The LGBTQIA+ community in Burkina Faso responds with shock to lawmakers’ decision to recriminalise consensual same-sex sexual relationships.
On 1 September 2025, all 71 MPs in Burkina Faso voted to adopt a new Persons and Family Code. Under the amended Code, anyone convicted of engaging in homosexual activity now faces between two and five years in prison, or a fine ranging from $3,600 to $17,800.
Burkina Faso’s Justice Minister, Edasso Rodrique Bayala, told the national broadcaster RTB that “if a person is a perpetrator of homosexuality or similar practices, as well as bizarre behaviour, they will go before a judge.”
In a statement featured on the Amnesty International website, Amnesty International Regional Director for West and Central Africa, Marceau Sivieude, said that although they welcomed some provisions of the Persons and Family Code — such as setting the minimum age for marriage at 18, establishing consent between two parties as the basis of marriage, and eliminating gender discrimination in inheritance rights — the move to criminalise same-sex relations was alarming. (…) “This does nothing but create discrimination and violates the right to equality before the law.”
Sivieude also said that Burkina Faso is now at odds with the African Charter on Human and Peoples’ Rights and the International Covenant on Civil and Political Rights, which the country ratified.
In another interview, Paul (not his real name), a member of the Burkina LGBTQIA+ community, said: “For my own safety I’ve become much more distrustful, I’ve shut myself off and try not to talk to certain people. How will we go to health centres? Will doctors and nurses protect us? Or will they report us?”
Like in some other African countries, the new legislation is suspected of aiming to distract the population from pressing issues such as poverty and displacement. LGBTQIA+ activist Frank Malaba told the Washington Blade that the Traoré regime “is now using queer people as a scapegoat.”
“Today it’s queer people; tomorrow, it could be women’s rights, journalists, or dissenters. A government that dictates whom you can love will not stop there,” Malaba said. “It is dehumanising. This law legitimises violence, blackmail, and the persecution of LGBTQIA+ people. It emboldens homophobic attacks, leaving individuals vulnerable to abuse from both the state and society. Celebrating the criminalisation of homosexuality is not defending morals or family — it is celebrating hate, oppression, and the denial of people’s humanity. That is the true face of bigotry.”

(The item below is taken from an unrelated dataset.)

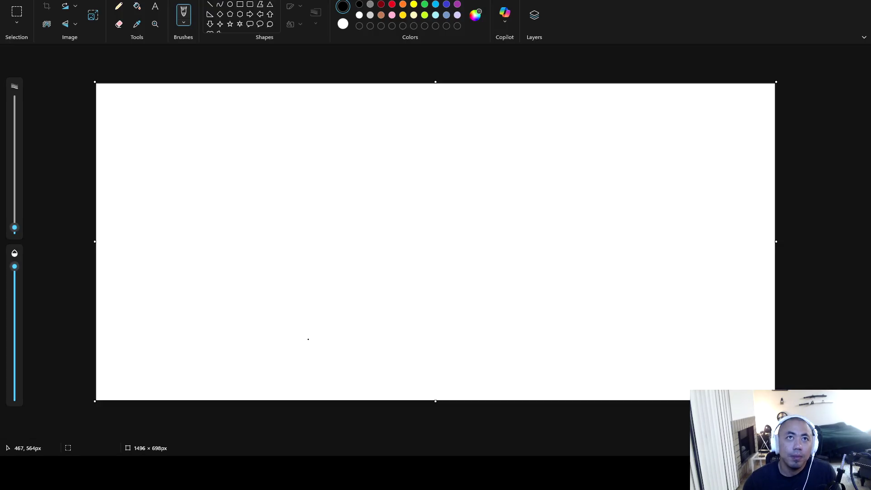
Paste the Erewhon Pulse dashboard screenshot into Paint and zoom out slightly.
key("ctrl+v")
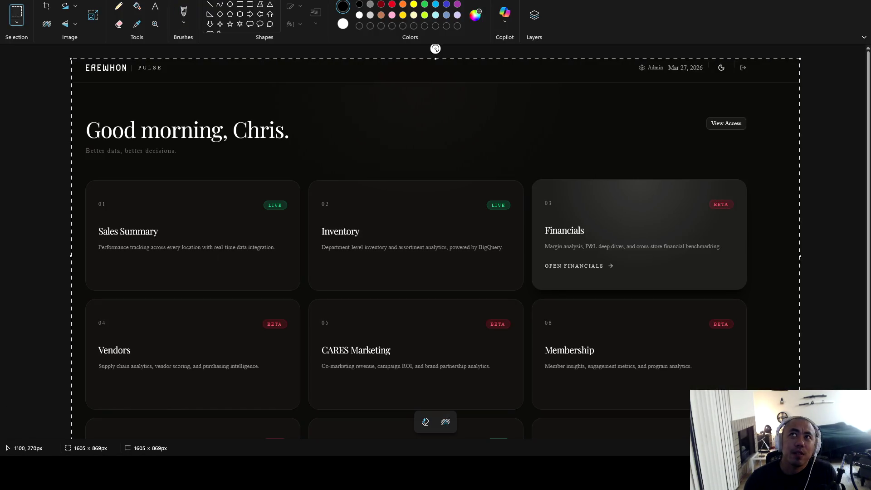
scroll(450, 196, "down", 1, "ctrl")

Amnesty International reports that Burkina Faso now follows in the footsteps of its neighbour Mali, which criminalised homosexuality in December 2024 under a new penal code. The Malian law defines consensual same-sex intimacy as “unnatural acts” and “offences related to indecent exposure,” punishing it with up to two years in prison and a fine of 200,000 CFA francs (€300). Both nations are currently governed by unelected military juntas.
Burkina Faso’s decision adds to the list of roughly 30 African countries that continue to criminalise consensual same-sex intimacy. Historically, such laws have been used to justify discrimination, violence, and human rights abuses against LGBTQIA+ people across the continent.
Burkina’s military ruler, Ibrahim Traoré, has cultivated an image as a fierce opponent of colonialism and Western domination. Ironically, his regime is now resurrecting a colonial-era legacy: laws that declare war on sexual minorities.